START Records for this task
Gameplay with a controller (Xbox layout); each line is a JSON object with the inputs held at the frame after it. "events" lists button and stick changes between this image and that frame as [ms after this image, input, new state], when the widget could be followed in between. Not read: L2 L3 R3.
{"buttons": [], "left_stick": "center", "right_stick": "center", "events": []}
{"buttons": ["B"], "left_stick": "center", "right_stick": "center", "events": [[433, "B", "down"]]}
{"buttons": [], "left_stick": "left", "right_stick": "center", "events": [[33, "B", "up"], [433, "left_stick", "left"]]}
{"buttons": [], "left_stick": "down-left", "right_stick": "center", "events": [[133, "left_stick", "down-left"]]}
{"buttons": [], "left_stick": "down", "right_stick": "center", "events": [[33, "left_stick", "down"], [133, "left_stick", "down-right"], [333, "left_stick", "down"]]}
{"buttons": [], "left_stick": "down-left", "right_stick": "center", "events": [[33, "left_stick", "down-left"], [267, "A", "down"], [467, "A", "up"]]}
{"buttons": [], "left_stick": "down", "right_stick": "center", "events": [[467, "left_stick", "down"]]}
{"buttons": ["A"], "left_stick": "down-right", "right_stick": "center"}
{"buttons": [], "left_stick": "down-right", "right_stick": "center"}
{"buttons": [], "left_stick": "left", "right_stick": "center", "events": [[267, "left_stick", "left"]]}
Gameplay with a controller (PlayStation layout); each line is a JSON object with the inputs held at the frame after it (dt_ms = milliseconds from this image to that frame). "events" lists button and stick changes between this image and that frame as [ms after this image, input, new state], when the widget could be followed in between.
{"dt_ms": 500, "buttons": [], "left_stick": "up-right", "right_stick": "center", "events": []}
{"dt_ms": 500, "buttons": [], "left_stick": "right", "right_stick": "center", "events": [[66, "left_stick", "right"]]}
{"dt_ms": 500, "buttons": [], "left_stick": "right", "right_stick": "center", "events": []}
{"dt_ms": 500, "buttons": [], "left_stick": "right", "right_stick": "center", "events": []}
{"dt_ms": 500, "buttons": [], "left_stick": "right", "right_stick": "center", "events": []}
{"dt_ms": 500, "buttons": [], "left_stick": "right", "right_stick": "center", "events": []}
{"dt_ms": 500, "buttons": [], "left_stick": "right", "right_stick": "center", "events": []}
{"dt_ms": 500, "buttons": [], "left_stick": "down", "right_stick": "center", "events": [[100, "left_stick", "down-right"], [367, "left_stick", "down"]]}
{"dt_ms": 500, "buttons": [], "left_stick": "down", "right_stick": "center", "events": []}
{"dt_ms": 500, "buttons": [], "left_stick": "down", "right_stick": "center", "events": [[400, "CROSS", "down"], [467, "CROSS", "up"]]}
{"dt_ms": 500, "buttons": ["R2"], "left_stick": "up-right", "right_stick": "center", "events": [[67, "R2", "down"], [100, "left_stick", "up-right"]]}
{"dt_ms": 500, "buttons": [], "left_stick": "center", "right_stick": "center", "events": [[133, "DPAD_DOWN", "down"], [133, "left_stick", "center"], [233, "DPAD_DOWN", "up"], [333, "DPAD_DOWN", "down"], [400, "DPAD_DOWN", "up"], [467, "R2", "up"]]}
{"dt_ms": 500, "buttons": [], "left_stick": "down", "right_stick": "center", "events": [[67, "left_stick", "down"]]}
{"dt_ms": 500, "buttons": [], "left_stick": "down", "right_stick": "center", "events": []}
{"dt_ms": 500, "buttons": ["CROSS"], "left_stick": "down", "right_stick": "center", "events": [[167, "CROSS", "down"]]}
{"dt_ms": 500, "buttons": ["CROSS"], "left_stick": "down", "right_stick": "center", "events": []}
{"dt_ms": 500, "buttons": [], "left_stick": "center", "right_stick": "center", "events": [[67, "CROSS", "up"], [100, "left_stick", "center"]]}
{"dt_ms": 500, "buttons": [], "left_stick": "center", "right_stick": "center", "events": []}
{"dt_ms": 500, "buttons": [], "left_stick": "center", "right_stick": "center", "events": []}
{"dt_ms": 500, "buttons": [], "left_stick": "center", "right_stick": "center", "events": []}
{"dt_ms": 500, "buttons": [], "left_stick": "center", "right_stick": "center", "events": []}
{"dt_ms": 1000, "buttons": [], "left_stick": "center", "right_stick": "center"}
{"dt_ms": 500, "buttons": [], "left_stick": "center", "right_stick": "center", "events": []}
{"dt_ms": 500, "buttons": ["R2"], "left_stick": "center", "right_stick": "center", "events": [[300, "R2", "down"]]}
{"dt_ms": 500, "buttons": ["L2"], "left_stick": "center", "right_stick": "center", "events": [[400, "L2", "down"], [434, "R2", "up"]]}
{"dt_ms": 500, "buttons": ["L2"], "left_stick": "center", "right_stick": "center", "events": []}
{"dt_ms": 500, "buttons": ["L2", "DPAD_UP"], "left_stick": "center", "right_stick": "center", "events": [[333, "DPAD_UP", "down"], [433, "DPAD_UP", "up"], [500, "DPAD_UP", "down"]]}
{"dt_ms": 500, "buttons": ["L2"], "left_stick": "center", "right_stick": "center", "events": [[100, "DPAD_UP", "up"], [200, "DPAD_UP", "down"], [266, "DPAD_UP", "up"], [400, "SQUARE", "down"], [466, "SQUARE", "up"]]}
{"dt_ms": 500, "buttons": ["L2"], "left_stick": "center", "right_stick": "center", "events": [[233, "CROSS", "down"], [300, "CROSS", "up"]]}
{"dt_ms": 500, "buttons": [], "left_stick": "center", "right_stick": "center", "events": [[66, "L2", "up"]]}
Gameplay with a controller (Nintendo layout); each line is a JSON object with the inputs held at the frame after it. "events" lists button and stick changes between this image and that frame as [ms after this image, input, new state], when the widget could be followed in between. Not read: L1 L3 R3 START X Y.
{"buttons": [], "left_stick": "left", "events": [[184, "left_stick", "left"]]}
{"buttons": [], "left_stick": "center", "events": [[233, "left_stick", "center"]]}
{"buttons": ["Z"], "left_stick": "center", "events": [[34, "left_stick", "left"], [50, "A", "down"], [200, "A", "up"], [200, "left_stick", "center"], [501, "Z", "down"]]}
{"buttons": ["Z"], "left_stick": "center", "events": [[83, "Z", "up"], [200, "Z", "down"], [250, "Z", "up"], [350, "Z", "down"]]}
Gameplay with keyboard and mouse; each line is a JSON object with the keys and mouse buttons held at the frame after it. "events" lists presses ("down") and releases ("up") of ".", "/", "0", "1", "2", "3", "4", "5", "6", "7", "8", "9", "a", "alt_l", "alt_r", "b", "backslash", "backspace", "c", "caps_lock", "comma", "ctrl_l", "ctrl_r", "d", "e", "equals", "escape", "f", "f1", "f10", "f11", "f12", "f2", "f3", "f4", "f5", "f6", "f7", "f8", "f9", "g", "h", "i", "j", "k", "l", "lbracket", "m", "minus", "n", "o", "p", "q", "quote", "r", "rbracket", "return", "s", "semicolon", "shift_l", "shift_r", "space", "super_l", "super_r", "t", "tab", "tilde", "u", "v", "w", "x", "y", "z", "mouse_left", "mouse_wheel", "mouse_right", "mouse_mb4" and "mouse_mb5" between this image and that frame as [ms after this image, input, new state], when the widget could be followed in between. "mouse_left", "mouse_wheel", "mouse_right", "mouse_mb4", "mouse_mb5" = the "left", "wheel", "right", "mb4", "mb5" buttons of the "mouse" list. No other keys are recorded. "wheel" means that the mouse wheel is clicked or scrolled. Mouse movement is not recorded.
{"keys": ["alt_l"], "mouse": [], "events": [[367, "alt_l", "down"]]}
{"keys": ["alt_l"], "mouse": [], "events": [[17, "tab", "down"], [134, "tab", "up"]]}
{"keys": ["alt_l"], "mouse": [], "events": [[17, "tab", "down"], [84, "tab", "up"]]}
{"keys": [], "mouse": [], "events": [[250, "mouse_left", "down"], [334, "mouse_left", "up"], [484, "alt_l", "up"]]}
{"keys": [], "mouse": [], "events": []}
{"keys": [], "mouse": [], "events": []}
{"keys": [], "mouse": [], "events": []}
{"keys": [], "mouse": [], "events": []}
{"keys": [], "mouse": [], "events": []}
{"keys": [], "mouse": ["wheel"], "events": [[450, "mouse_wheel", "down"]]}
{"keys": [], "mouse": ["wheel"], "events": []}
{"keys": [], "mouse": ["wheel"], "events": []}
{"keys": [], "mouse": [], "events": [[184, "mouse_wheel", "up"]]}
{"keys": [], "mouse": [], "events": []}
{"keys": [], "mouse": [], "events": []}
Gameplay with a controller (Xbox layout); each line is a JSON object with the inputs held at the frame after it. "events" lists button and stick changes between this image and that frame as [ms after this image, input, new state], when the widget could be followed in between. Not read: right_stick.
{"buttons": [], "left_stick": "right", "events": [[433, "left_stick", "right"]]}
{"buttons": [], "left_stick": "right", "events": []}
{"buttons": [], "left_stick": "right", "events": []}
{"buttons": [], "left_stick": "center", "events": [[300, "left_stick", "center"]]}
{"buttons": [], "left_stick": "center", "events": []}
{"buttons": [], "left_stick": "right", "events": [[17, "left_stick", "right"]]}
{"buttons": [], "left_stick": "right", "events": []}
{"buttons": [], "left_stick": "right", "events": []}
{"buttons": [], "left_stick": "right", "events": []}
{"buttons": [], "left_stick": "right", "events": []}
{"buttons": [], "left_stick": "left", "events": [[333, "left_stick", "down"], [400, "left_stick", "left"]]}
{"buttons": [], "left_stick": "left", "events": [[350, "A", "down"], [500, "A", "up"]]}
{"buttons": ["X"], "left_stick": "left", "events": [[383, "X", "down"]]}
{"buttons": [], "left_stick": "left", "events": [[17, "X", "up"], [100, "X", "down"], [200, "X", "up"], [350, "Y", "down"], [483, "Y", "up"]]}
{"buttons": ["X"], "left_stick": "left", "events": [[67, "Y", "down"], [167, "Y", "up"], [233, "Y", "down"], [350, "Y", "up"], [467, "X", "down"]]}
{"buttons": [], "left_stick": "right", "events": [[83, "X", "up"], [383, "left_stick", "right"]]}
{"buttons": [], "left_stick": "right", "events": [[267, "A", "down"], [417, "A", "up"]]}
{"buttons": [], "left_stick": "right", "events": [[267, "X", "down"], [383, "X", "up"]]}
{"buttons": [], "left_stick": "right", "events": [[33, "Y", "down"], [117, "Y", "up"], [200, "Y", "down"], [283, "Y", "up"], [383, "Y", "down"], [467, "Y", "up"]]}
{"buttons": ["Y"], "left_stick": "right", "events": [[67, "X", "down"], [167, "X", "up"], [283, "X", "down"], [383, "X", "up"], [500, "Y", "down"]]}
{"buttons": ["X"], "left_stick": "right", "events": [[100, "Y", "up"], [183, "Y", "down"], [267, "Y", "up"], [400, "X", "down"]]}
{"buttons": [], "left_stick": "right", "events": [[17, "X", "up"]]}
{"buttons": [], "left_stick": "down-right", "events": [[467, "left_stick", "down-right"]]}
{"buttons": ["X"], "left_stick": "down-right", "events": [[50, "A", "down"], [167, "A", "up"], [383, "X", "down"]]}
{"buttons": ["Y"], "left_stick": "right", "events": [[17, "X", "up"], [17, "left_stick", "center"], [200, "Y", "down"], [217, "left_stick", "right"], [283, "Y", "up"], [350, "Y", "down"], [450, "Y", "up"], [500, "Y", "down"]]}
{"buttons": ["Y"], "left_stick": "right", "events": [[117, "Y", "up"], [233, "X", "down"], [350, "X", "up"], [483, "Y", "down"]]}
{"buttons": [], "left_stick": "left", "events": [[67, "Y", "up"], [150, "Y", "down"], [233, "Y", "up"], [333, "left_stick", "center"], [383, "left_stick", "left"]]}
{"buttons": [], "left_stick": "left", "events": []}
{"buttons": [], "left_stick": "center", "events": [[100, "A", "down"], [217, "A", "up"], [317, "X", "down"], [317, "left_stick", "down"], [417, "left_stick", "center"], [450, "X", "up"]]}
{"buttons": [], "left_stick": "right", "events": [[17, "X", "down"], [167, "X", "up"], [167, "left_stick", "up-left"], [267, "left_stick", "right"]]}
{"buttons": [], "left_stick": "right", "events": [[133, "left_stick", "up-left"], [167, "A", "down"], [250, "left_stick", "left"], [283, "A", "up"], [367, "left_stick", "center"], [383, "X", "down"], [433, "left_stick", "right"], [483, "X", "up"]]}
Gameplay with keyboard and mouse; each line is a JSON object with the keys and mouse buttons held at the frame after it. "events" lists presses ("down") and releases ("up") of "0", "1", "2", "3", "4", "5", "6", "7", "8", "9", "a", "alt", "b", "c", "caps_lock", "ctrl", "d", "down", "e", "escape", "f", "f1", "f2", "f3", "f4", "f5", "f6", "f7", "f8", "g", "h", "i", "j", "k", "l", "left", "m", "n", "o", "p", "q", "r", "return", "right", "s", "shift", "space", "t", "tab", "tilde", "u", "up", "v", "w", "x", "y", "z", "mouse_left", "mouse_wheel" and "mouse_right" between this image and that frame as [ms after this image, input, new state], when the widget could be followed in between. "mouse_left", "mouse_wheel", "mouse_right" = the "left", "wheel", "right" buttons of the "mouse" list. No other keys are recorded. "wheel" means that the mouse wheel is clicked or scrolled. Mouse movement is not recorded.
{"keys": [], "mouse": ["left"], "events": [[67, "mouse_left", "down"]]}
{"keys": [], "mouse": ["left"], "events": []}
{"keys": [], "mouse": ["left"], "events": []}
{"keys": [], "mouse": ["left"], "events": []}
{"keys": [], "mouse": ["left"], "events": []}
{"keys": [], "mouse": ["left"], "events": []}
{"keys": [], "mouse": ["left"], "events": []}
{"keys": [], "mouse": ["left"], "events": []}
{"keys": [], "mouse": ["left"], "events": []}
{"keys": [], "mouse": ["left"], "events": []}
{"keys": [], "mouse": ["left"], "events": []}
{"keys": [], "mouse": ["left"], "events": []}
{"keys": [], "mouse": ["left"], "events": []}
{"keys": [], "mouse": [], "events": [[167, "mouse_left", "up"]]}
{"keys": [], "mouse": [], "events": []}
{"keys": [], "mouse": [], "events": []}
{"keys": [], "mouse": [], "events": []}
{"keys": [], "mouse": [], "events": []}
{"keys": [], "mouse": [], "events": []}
END Records for this task
• **Task objective**: Using the data above, state the number of lines that contain the word "read"; add nothing else.

• **Exercise output**: 3